Effort, détermination, concentration… Telles sont les vertus nécessaires pour espérer aller au bout d’un jeu, qui ne manquera pas de mettre nos nerfs à rude épreuve pendant vingt, cinquante, peut-être même une centaine d’heures. Et parfois, il faut juste ne rien faire. Strictement rien.
L’un des exemples les plus connus, et peut-être l’un des plus aboutis, se nomme Far Cry 4, jeu vidéo de tir en vue à la première personne paru en 2014. Notre héros se trouve, dès les premières minutes, plongé dans l’enfer du Kyrat en Himalaya, ravagé par la guerre, gouverné par une milice menée d’une main de fer par le bad guy de cet épisode, Pagan Min. D’ailleurs, il est là, face à nous, dès la première scène, et nous expose sommairement les enjeux de notre venue, son projet de toute-puissance, bref, le schéma classique d’un tyran ambitieux. Puis, alors que nous sommes libres de nos mouvements, il quitte la pièce, et à nous dès lors de décider de la marche à suivre : fouiller la maison, nous échapper… Ou bien, tout simplement, rester les fesses vissées sur notre chaise, et attendre. Attendre encore et encore, pendant de longues, très longues minutes. Quinze, précisément, une éternité. Puis, Pagan Min revient, et nous escorte vers le chemin du retour. Fin.

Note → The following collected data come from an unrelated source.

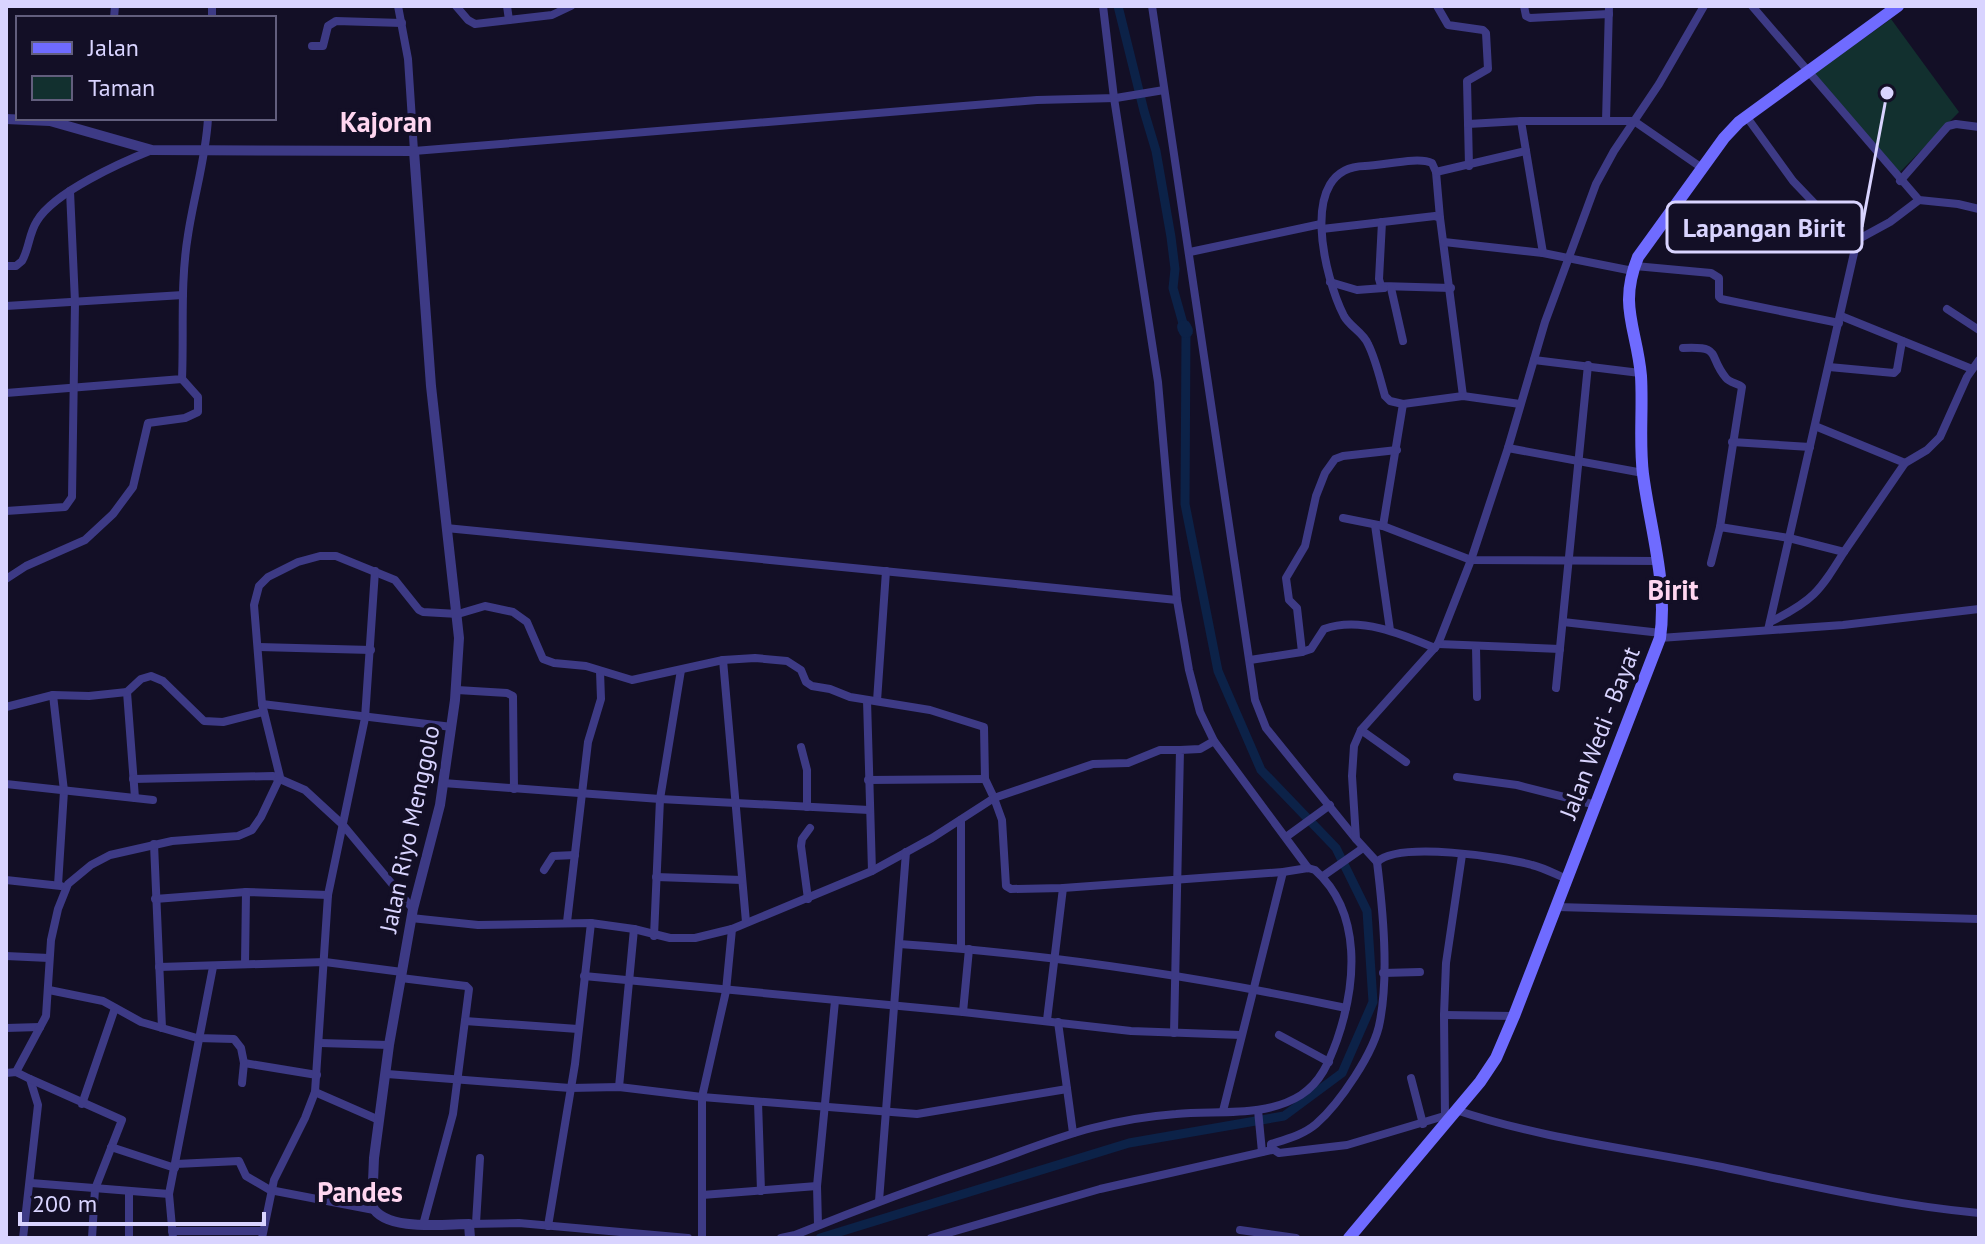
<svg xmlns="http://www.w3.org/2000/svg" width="1985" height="1244" viewBox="0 0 1985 1244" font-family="'PT Sans',sans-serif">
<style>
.green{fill:#12302f}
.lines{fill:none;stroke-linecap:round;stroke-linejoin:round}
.canal{stroke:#0c2248;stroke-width:9}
.river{stroke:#0c2248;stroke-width:14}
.minor{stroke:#3d3a85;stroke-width:8}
.tertiary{stroke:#3d3a85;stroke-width:10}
.secondary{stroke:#6f6bff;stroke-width:12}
.labels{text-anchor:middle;stroke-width:8;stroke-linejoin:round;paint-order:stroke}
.street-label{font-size:24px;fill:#d9d4ff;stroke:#130f26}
.quarter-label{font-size:28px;font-weight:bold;fill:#ffd6f0;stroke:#130f26}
.leader{fill:none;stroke:#d9d4ff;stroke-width:3}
.callout-dot{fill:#d9d4ff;stroke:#130f26;stroke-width:3}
.callout{fill:#130f26;stroke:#d9d4ff;stroke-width:3}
.callout-label{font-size:26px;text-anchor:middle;font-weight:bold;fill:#d9d4ff}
</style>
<rect width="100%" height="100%" fill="#130f26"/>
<path class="green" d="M1891,19l68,93 -60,61 -85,-99z"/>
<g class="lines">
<g class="canal">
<path d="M1118,6l26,105 12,40 15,86 4,32 -2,19 11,39"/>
<path d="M820,1238l309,-95 155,-27 58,-43 31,-71 -6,-91 -31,-63 -75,-78 -43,-99 -33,-167 1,-173"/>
</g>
<path class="river" d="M1184,327l2,4"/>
<g class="minor">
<path d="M398,6l10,53 6,92 623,-51 79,-2 48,-8"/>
<path d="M456,6l12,14 7,4 77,-9 19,-9"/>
<path d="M507,6l2,14"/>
<path d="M1103,6l11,92 44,284 19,218 12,70 11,42 14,29 94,127"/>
<path d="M1152,6l103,694 11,28 90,111"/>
<path d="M1437,6l11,19 35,5 3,3 2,36 -21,12 2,85"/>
<path d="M1524,6l2,10 4,2 79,-4"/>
<path d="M1752,6l167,194 39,4 21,5"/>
<path d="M114,18l1,-12"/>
<path d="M212,18v-12"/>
<path d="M312,46h11l5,-20 8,-5 66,2"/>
<path d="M1746,116l47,65 22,23 42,36 33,-18 29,-22"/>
<path d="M1606,121l3,-115"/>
<path d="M1468,124l53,-3"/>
<path d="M1436,172l4,46"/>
<path d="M1900,181l48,-55 8,-2 23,3"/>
<path d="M1382,222l-3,57 2,7 70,2"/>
<path d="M1322,229l113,-13 5,2 23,178"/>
<path d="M1444,242l99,11 90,18"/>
<path d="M1190,252l131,-28"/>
<path d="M1543,253l-22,-132h113l68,47"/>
<path d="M6,266h10l6,-5c7,-12 7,-28 15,-40 17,-29 85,-59 115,-71"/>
<path d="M1635,266l76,7 8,5v19l2,2 118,24"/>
<path d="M1330,282l27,8 27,-2"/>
<path d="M1391,288l12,53"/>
<path d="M6,306l177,-11"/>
<path d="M1947,309l32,21"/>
<path d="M1841,316l131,53"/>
<path d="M1683,348c40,-2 24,7 43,30 4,5 12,5 16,9l-22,140"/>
<path d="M1534,360l106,13"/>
<path d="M1829,367l65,6 3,-3 5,-29"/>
<path d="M6,393l176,-14c2,-47 -2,-96 6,-144 6,-40 18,-77 20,-117"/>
<path d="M1403,404l60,-8 57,8"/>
<path d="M1815,426l90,37"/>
<path d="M1732,442l78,5"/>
<path d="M1508,448l135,25"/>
<path d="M6,511l59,-4 7,-10 3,-195 -5,-111"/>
<path d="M1343,518l40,8 88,34 187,1"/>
<path d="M1375,525l15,105"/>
<path d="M1383,526l20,-122 -13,-3 -5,-5c-5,-17 -9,-36 -17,-52 -5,-12 -18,-17 -24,-28 -19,-37 -48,-149 21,-150 17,0 53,-10 67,-3l4,9 90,-21"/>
<path d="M446,528l731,72"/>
<path d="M1711,563l9,-36 69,11 55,14 61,-89 22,-13 13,-13 27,-60 12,-17"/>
<path d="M6,579l20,-13 59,-26 28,-26 20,-27 15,-64 37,-5 13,-6v-15l-16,-18"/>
<path d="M1563,622l98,11"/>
<path d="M1770,622c43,-21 49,-30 74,-70"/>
<path d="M1768,630l89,-390"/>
<path d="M1660,638l183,-13 136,-16"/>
<path d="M1438,644l122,5"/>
<path d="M259,647l112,3"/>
<path d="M1476,647l1,50"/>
<path d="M1302,652l9,-3 13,-20c36,-13 78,5 111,19"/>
<path d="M723,660l23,262"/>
<path d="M1250,660l52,-8 -5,-44 -8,-8 -3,-22 19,-32 11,-50 9,-23 10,-14 8,-3 54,-6"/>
<path d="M1556,688l32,-323"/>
<path d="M457,690l50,3 6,3 1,93"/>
<path d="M127,692l8,106"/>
<path d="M53,695l11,96 -6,94"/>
<path d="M867,700l5,171"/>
<path d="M877,701l9,-130"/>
<path d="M262,704l190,23"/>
<path d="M6,707l47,-12 36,1 38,-4 14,-13 10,-3 12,5 41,40 19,1 40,-10"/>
<path d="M1361,730l45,32"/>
<path d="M801,747l6,23v37"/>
<path d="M1457,777l60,8 79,20"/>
<path d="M133,779l140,-3 32,14 38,35 70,84"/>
<path d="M868,780l117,-1"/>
<path d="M443,783l217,16 209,11"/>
<path d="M6,784l147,16"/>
<path d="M1286,837l44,-32"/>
<path d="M154,844l8,184"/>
<path d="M1377,862c6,49 12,112 3,159 -5,31 -41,83 -64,103 -13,11 -29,15 -45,20v4l8,5 68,-8 104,-31"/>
<path d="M544,870l9,-14 22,-1"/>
<path d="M1323,876l40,-28"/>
<path d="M656,877l86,3"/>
<path d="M1567,879c-12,-5 -23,-11 -35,-14 -29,-8 -133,-24 -155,-3l-21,-23 -4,-63 2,-30 7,-16 77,-86 33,-84 37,-112 37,-126 51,-138 18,-33 45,-67 45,-78"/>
<path d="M6,880l55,6"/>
<path d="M155,899l91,-7 82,3"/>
<path d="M808,899l-7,-53 1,-7 8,-11"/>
<path d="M1557,907l422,12"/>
<path d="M567,922l21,-180 13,-43 -1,-28"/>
<path d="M654,936l6,-137 21,-129"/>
<path d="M899,944c151,10 300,33 447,64"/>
<path d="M961,948v-128"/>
<path d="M6,956l43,2"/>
<path d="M245,964l1,-72"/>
<path d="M159,967l166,-5 77,10"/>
<path d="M1383,973l37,-1"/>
<path d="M584,976l379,36 168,19 110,4"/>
<path d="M401,978l65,8 3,3 -16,125 -30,111"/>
<path d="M49,990l54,11 38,21 56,16 37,1 7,9 3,15 73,12"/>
<path d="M963,1012l6,-63"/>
<path d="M1444,1015l70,1"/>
<path d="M1047,1020l16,-132"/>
<path d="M465,1021l113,8"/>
<path d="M1058,1022l15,111"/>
<path d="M6,1028l34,-1"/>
<path d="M1174,1033l6,-283 20,-1 14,-8"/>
<path d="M1279,1035l50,27"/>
<path d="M320,1043l69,2"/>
<path d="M16,1072l30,-56 5,-76 7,-31 10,-25 23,-19 19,-10 62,-14 66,-5 14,-6 9,-13 19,-40 -18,-73 -8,-99 5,-19 9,-9 30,-15 22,-6h16l59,24 24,30 4,2 35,2 27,-8 28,6 14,10 16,37 11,4 32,3 46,14 91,-20 32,-2 32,3 14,9 5,12 6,4 18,3 20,8 80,13 54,17 1,52 9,19 -62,40 -60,33 -140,58 -37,9h-25l-36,-9 -43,-6 -113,2 -67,-7"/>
<path d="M6,1073l10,-1 14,7 8,26 -15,133"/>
<path d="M387,1074l183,14 49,-1 83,10 215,17 150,-25"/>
<path d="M1411,1078l12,46"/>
<path d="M30,1079l92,41 -27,69 -3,49"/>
<path d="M242,1083l2,-20"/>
<path d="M619,1087l15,-158"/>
<path d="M315,1092l64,28"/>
<path d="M758,1102l3,89"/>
<path d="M82,1104l33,-96"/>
<path d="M1258,1110l4,42"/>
<path d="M1456,1110c86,29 177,39 266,57 86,18 170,38 257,46"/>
<path d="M1223,1111l60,-239"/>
<path d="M1445,1116l-1,-101 2,-52 16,-108"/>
<path d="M111,1147l64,21"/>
<path d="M176,1164l63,-3 7,15 24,14 104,20"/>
<path d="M31,1183l138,11"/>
<path d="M702,1195l115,-9"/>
<path d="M879,1201l27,-349"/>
<path d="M476,1223l4,-65"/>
<path d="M469,1224l50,-1 169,15"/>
<path d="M818,1225l-1,-39 18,-185"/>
<path d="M548,1226l27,-162 16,-141"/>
<path d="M1240,1230l56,8"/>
<path d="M172,1231h91"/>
<path d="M129,1238v-46"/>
<path d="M173,1238l-4,-44 44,-227"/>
<path d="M262,1238l12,-58 31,-62 10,-26 13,-197 37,-177 10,-147"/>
<path d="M702,1238v-141l24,-106 6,-62"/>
<path d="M781,1238l14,-3c64,-26 128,-50 194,-72 34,-12 68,-26 103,-35 28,-7 56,-12 84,-14 41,-4 89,4 125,-19 20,-13 28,-33 36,-55 19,-55 26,-127 -22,-170l-7,-2 -25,4 -220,16 -52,1 -5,-3 -4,-66 -8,-22 99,-34 35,-1 32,-13h20"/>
<path d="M931,1238l169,-49 172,-39"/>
</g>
<path class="tertiary" d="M6,119l44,2 102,29 262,1 17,235 28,252 -4,62 -15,105 -27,104 -24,136 -15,113 -2,48c13,26 73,18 97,18l1,14"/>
<path class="secondary" d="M1349,1238l131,-156 16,-24 18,-42 146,-378c8,-54 -10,-110 -17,-164 -4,-32 0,-65 -2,-98 -4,-47 -23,-70 -3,-119l86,-119 15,-16 159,-116"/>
</g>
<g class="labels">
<g class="street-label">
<text transform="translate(1600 733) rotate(-69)" y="8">Jalan Wedi - Bayat</text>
<text transform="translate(410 829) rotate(-78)" y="8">Jalan Riyo Menggolo</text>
</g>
<g class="quarter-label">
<text x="386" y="132">Kajoran</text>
<text x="1673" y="600">Birit</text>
<text x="360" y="1202">Pandes</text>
</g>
</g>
<path class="leader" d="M1887 93L1862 227"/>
<circle class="callout-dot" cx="1887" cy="93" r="8"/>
<rect class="callout" x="1667" y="202" width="195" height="50" rx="8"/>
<g class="callout-label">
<text x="1764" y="237">Lapangan Birit</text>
</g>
<rect width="1985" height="1244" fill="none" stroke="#d9d4ff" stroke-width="16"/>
<rect x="16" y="16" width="260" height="104" fill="#130f26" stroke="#625e7d" stroke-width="2"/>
<rect x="32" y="42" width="40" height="12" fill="#6f6bff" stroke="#625e7d" stroke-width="2"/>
<text x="88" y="56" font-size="24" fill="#d9d4ff">Jalan</text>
<rect x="32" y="76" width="40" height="24" fill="#12302f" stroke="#625e7d" stroke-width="2"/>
<text x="88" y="96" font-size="24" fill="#d9d4ff">Taman</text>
<path d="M20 1212v12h244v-12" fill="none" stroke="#d9d4ff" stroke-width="4"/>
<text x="32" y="1212" font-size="24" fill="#d9d4ff" stroke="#130f26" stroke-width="6" paint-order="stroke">200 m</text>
</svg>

Il est à noter que Far Cry 4 n’est pas, loin de là, le premier jeu vidéo à faire de l’inaction une donnée alternative dans l’avancement de l’histoire. Dans Metal Gear Solid 3, un boss particulièrement retors, The End, peut être battu en ne bougeant pas durant plusieurs jours. Prenant alors de l’âge en “temps réel”, il meurt tout simplement de vieillesse. Dans Braid, il faut attendre deux longues heures pour qu’un nuage permette de récupérer une étoile n’étant pas nécessaire à l’avancée du joueur (mais ça fait toujours plaisir). Dans Final Fantasy 5, le vilain Gogo réplique inlassablement les attaques de l’adversaire, vous. Ne rien faire permet donc de vous protéger, et cet acte pacifique de se voir lui aussi récompensé. Parfois cependant, ne pas jouer fait partie intégrante de la construction du récit, comme dans Fable 2, où il vous est permis d’y acheter des propriétés et de les louer, récoltant ainsi le paiement du loyer, somme non négligeable pour avancer dans l’aventure, et qui ne nécessite rien de plus de votre part.

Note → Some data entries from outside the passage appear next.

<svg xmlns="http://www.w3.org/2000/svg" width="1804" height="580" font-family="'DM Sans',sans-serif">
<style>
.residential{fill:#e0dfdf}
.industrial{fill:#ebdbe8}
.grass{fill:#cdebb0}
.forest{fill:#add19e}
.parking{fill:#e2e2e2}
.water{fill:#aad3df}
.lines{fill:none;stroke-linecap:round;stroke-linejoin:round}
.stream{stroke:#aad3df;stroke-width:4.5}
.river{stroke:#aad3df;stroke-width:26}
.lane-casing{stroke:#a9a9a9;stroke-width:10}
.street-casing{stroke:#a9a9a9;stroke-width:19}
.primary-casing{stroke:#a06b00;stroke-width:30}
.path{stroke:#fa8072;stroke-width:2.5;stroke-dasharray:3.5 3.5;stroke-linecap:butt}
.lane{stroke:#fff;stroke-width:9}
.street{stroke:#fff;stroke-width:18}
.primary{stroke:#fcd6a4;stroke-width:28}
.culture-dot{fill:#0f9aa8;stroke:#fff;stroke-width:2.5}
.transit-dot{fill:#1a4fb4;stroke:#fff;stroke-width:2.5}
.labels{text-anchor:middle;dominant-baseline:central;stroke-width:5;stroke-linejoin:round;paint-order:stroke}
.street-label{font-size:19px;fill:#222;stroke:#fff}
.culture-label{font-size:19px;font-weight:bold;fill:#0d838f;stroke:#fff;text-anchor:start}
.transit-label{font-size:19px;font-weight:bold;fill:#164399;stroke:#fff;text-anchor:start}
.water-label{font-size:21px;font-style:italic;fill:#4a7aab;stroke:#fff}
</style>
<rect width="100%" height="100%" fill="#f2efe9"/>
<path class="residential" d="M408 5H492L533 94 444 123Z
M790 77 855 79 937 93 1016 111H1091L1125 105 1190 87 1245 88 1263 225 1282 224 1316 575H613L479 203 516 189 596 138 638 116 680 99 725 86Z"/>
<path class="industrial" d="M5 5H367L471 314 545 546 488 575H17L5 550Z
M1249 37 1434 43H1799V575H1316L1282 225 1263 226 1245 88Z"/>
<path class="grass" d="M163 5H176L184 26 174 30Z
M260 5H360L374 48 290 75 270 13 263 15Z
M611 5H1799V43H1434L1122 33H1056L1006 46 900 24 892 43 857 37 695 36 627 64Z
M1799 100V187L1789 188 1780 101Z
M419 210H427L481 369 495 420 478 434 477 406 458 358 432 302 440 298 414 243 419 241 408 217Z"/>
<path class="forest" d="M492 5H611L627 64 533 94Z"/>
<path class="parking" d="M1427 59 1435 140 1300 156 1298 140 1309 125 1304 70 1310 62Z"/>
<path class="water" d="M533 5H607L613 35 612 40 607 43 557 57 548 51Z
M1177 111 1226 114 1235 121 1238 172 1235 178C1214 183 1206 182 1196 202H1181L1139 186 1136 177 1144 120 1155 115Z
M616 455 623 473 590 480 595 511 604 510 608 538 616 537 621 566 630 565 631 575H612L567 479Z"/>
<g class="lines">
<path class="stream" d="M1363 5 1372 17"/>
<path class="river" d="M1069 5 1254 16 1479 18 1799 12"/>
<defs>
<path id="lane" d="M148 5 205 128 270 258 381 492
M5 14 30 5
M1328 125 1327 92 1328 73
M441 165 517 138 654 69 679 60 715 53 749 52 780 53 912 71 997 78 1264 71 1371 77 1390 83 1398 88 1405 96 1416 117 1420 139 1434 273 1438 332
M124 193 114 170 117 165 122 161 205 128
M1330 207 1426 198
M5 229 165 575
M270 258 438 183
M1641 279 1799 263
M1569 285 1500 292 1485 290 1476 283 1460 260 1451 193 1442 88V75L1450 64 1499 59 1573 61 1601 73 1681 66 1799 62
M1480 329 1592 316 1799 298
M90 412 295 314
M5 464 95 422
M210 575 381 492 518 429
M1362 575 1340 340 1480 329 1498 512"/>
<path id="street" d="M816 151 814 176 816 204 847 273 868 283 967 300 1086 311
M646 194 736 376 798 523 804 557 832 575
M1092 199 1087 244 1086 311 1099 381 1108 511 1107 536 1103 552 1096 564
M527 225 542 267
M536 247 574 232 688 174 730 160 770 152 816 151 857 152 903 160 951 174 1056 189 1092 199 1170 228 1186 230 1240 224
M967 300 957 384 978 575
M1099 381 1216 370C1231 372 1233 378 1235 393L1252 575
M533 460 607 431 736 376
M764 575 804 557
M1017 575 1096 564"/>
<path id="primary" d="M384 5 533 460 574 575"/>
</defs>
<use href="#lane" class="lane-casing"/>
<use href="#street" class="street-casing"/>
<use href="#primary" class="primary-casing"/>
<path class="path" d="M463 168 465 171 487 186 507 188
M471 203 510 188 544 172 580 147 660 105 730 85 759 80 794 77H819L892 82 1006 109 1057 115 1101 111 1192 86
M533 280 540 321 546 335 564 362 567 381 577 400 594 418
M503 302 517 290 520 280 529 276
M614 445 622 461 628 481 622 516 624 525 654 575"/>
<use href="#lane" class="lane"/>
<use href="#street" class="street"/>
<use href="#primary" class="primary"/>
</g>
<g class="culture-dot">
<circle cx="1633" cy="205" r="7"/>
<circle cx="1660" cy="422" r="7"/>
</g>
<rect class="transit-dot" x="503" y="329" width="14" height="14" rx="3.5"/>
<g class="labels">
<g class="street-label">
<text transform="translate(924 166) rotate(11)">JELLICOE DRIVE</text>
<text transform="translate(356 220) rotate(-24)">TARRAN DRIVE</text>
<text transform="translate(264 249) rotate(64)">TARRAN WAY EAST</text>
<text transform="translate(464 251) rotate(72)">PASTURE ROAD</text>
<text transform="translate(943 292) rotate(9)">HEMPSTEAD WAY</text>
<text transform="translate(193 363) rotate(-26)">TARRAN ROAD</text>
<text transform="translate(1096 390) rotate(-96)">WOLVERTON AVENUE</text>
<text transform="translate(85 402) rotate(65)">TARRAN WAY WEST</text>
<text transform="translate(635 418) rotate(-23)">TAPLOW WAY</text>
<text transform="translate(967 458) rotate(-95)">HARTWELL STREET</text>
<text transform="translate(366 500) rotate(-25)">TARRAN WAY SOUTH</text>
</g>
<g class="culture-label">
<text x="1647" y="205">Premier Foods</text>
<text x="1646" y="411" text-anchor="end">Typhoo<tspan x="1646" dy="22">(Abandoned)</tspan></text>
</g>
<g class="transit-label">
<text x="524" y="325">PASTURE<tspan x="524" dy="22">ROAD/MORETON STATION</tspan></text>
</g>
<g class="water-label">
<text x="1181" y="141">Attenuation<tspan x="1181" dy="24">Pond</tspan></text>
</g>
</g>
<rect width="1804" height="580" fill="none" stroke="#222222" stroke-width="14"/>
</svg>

Certes, en apparence, tout cela n’est jamais bien sérieux, ou grave. Il ne viendrait jamais à l’idée de qui que ce soit de déclarer fièrement avoir terminé Far Cry 4 en usant de cette supercherie. Pourtant, au-delà du twist rigolo ou de la blague de développeur, se cache une absurdité qui en dit long : ne pas jouer nous est impossible, quand bien même cela pourrait nous faciliter la vie et la partie. Comme un film devant lequel il faudrait fermer les yeux pour mieux comprendre, un jeu nous demandant de poser la manette va à l’encontre de toutes nos croyances, de notre apprentissage, et de la nature même de ce qu’est le jeu vidéo : une activité physique et mentale dont le but essentiel est le plaisir qu'elle procure.
Refuser le jeu, c’est se poser cette question : “et si ?”. Et s’il existait une autre voie, une autre façon de faire ? Procurerait-elle davantage de satisfaction, d’émotion ? De la frustration éventuellement ? Rester assis sur cette chaise, ne pas attaquer le big boss… Des gimmicks en apparence, mais qui en disent long sur nous, les joueurs et les joueuses.